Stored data
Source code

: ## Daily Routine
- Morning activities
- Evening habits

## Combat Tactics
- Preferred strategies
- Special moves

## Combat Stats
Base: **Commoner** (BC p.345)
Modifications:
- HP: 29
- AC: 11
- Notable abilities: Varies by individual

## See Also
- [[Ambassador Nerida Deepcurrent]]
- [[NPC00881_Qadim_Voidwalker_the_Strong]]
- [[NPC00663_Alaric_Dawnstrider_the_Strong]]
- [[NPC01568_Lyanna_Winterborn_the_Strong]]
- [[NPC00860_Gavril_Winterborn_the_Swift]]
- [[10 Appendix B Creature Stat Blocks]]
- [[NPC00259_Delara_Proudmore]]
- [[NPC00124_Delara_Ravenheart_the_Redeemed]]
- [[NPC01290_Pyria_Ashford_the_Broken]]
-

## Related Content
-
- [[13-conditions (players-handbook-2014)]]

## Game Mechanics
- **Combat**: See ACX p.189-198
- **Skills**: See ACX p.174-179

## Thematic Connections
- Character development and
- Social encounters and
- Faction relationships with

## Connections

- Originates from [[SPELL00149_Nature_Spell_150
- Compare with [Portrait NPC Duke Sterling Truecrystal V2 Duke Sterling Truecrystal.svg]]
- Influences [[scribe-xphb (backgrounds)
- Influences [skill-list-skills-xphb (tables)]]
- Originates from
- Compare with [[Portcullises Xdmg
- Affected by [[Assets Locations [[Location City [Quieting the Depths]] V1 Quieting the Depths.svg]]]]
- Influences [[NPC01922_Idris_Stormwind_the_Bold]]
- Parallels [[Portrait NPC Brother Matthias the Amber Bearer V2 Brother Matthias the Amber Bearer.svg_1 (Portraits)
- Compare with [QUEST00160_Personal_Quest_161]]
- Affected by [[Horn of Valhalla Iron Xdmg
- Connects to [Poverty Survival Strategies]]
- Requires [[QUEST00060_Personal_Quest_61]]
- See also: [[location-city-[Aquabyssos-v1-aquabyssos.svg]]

◆ What the exercise asks: Reproduce every line of the stored data above without any changes.

◆ Finished exercise:
Source code

: ## Daily Routine
- Morning activities
- Evening habits

## Combat Tactics
- Preferred strategies
- Special moves

## Combat Stats
Base: **Commoner** (BC p.345)
Modifications:
- HP: 29
- AC: 11
- Notable abilities: Varies by individual

## See Also
- [[Ambassador Nerida Deepcurrent]]
- [[NPC00881_Qadim_Voidwalker_the_Strong]]
- [[NPC00663_Alaric_Dawnstrider_the_Strong]]
- [[NPC01568_Lyanna_Winterborn_the_Strong]]
- [[NPC00860_Gavril_Winterborn_the_Swift]]
- [[10 Appendix B Creature Stat Blocks]]
- [[NPC00259_Delara_Proudmore]]
- [[NPC00124_Delara_Ravenheart_the_Redeemed]]
- [[NPC01290_Pyria_Ashford_the_Broken]]
-

## Related Content
-
- [[13-conditions (players-handbook-2014)]]

## Game Mechanics
- **Combat**: See ACX p.189-198
- **Skills**: See ACX p.174-179

## Thematic Connections
- Character development and
- Social encounters and
- Faction relationships with

## Connections

- Originates from [[SPELL00149_Nature_Spell_150
- Compare with [Portrait NPC Duke Sterling Truecrystal V2 Duke Sterling Truecrystal.svg]]
- Influences [[scribe-xphb (backgrounds)
- Influences [skill-list-skills-xphb (tables)]]
- Originates from
- Compare with [[Portcullises Xdmg
- Affected by [[Assets Locations [[Location City [Quieting the Depths]] V1 Quieting the Depths.svg]]]]
- Influences [[NPC01922_Idris_Stormwind_the_Bold]]
- Parallels [[Portrait NPC Brother Matthias the Amber Bearer V2 Brother Matthias the Amber Bearer.svg_1 (Portraits)
- Compare with [QUEST00160_Personal_Quest_161]]
- Affected by [[Horn of Valhalla Iron Xdmg
- Connects to [Poverty Survival Strategies]]
- Requires [[QUEST00060_Personal_Quest_61]]
- See also: [[location-city-[Aquabyssos-v1-aquabyssos.svg]]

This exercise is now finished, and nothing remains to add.